Mary understands Jack. Though there are no words and he’s mostly paralyzed, she can read him through a blink or a hand squeeze or a mutter lost on other ears. Theirs is a romance that spans four decades and has produced four children- a lawyer, a doctor, a curator and a hedge-fund manager. And even between their careers and their children, “It was always like playing house. We had such a good time,” Mary said.

“The secret to our happiness was every night Jack came home for supper. There was never unpleasantness in the bedroom. There was never unpleasantness in the kitchen.”

Jack had plans to sail around the world when he retired. He would salmon fish, Mary would write a book. The title was to be Wildflowers in the Beautiful Places that Salmon Swim. Their plans were averted in 2001 when he was diagnosed with Parkinson’s. But the disease has not interfered with life.

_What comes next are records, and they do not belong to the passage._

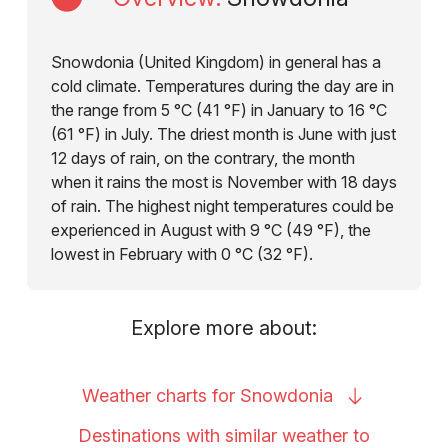
Snowdonia (United Kingdom) in general has a
cold climate. Temperatures during the day are in
the range from 5 °C (41 °F) in January to 16 °C
(61 °F) in July. The driest month is June with just
12 days of rain, on the contrary, the month
when it rains the most is November with 18 days
of rain. The highest night temperatures could be
experienced in August with 9 °C (49 °F), the
lowest in February with 0 °C (32 °F).
Explore more about:
Weather charts for
Snowdonia
Destinations with similar weather to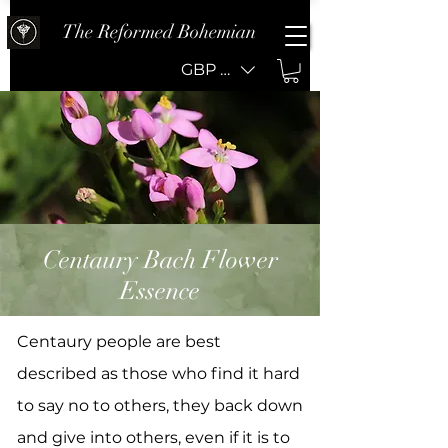
The Reformed Bohemian
GBP (£)
Centaury Bach Flower
Essence
Centaury people are best
described as those who find it hard
to say no to others, they back down
and give into others, even if it is to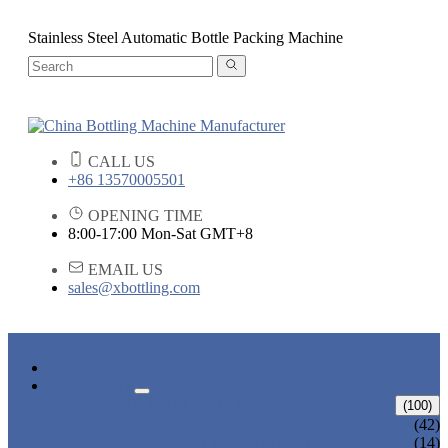
Stainless Steel Automatic Bottle Packing Machine
CALL US
+86 13570005501
OPENING TIME
8:00-17:00 Mon-Sat GMT+8
EMAIL US
sales@xbottling.com
HOME
PRODUCTS
LIQUID BOTTLING MACHINE
(100)
WATER BOTTLING MACHINE
(42)
JUICE BOTTLING MACHINE
(14)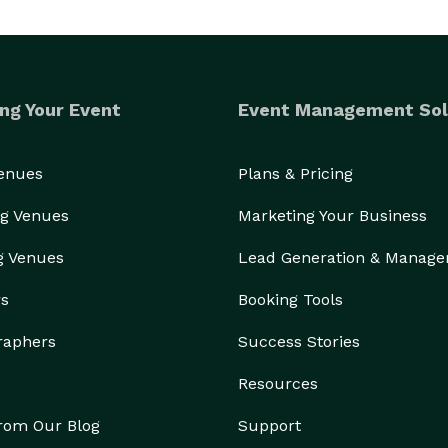
ng Your Event
Event Management Sol
Venues
Plans & Pricing
g Venues
Marketing Your Business
g Venues
Lead Generation & Manag
rs
Booking Tools
raphers
Success Stories
Resources
from Our Blog
Support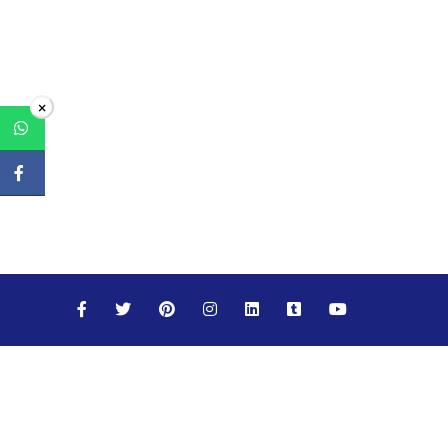
×
Maths
Science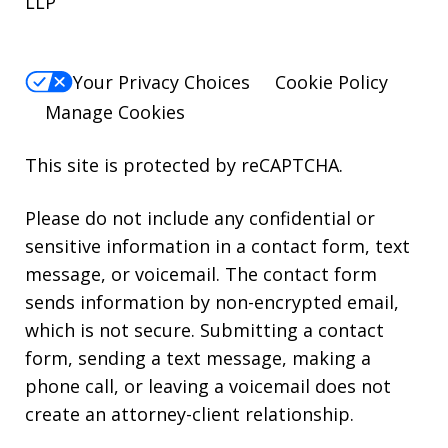
LLP
Your Privacy Choices
Cookie Policy
Manage Cookies
This site is protected by reCAPTCHA.
Please do not include any confidential or
sensitive information in a contact form, text
message, or voicemail. The contact form
sends information by non-encrypted email,
which is not secure. Submitting a contact
form, sending a text message, making a
phone call, or leaving a voicemail does not
create an attorney-client relationship.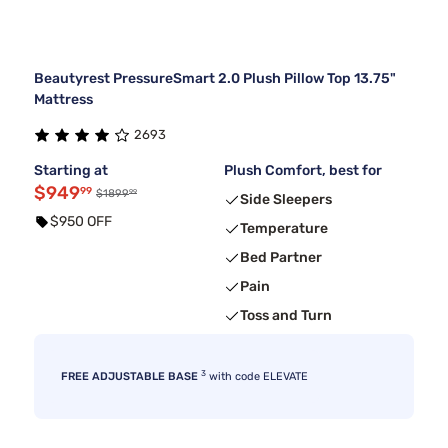
Beautyrest PressureSmart 2.0 Plush Pillow Top 13.75"
Mattress
2693
Starting at
Plush Comfort, best for
$949
99
99
$1899
Side Sleepers
$950 OFF
Temperature
Bed Partner
Pain
Toss and Turn
3
FREE ADJUSTABLE BASE
with code ELEVATE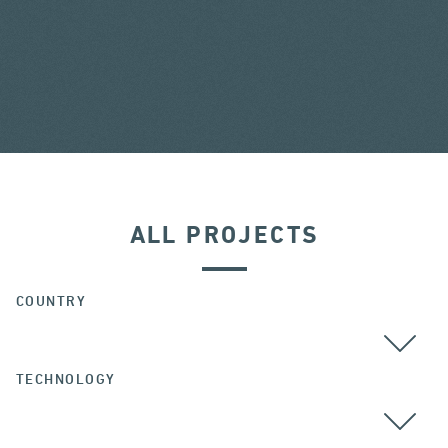
ALL PROJECTS
COUNTRY
TECHNOLOGY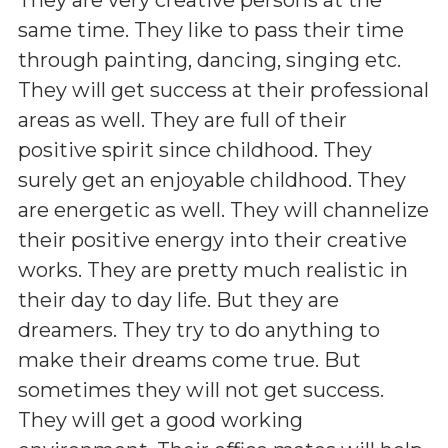
same time. They like to pass their time
through painting, dancing, singing etc.
They will get success at their professional
areas as well. They are full of their
positive spirit since childhood. They
surely get an enjoyable childhood. They
are energetic as well. They will channelize
their positive energy into their creative
works. They are pretty much realistic in
their day to day life. But they are
dreamers. They try to do anything to
make their dreams come true. But
sometimes they will not get success.
They will get a good working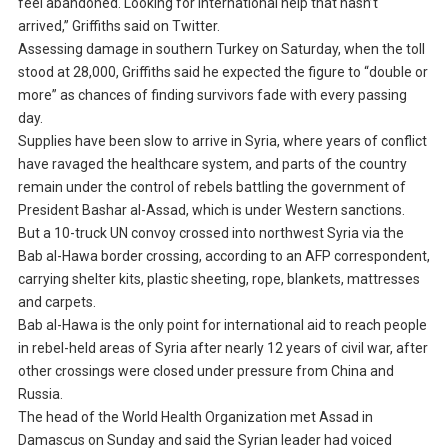
feel abandoned. Looking for international help that hasn’t
arrived,” Griffiths said on Twitter.
Assessing damage in southern Turkey on Saturday, when the toll
stood at 28,000, Griffiths said he expected the figure to “double or
more” as chances of finding survivors fade with every passing
day.
Supplies have been slow to arrive in Syria, where years of conflict
have ravaged the healthcare system, and parts of the country
remain under the control of rebels battling the government of
President Bashar al-Assad, which is under Western sanctions.
But a 10-truck UN convoy crossed into northwest Syria via the
Bab al-Hawa border crossing, according to an AFP correspondent,
carrying shelter kits, plastic sheeting, rope, blankets, mattresses
and carpets.
Bab al-Hawa is the only point for international aid to reach people
in rebel-held areas of Syria after nearly 12 years of civil war, after
other crossings were closed under pressure from China and
Russia.
The head of the World Health Organization met Assad in
Damascus on Sunday and said the Syrian leader had voiced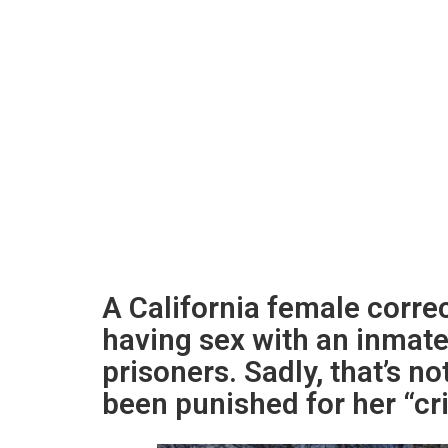
A California female corre
having sex with an inmate 
prisoners. Sadly, that’s no
been punished for her “cr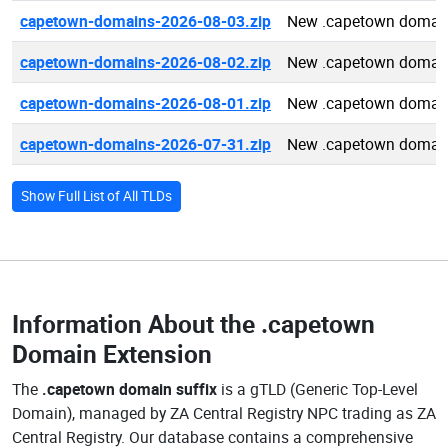
capetown-domains-2026-08-03.zip
New .capetown domai
capetown-domains-2026-08-02.zip
New .capetown domai
capetown-domains-2026-08-01.zip
New .capetown domai
capetown-domains-2026-07-31.zip
New .capetown domai
Show Full List of All TLDs
Information About the
.capetown
Domain Extension
The
.capetown domain suffix
is a gTLD (Generic Top-Level
Domain), managed by ZA Central Registry NPC trading as ZA
Central Registry. Our database contains a comprehensive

“You can be happy and have a life of meaning and value with an illness,” Mary said.

Life is all around Collinswood. It’s in the heart-shaped clovers that Mary picks for Valentine’s Day in honor of Jack. “Please, let me show you all the tadpoles,” Mary says excitedly as she shows off the millions of tadpoles swimming in the pond. It’s the life that brings them and their kids, and now their grandkids, down to Thomasville every year.

But it’s also the history.

Jack grew up in a house called Recreation, now Allen and Allen Funeral Home. His dad started the radiology department at Archbold Hospital. Like so many Thomasville natives of his generation, he remembers Ms. Daisy Neel’s first grade class in what is now the Cultural Center. He treasures his trips to Al Dixon’s Menswear where his father was outfitted before him.

And it’s the future.

The grandkids were here for Easter. They are the fifth generation of Collins’ to retreat to the cabin amongst the longleaf pines. It’s just a small plot of land, 244 acres, a postage stamp amongst these large envelopes, Mary says. But the grandkids, “They will remember it as the best time of their life.”

As you leave Collinswood, Mary says, you will come to a fork in the road. “You’ll want to take the one less traveled.” She laughs as she quotes Robert Frost, “And that will make all the difference.”

But just before you leave, don’t miss the lean-to; it’s stacked to the brim with wood, piles and piles of wood.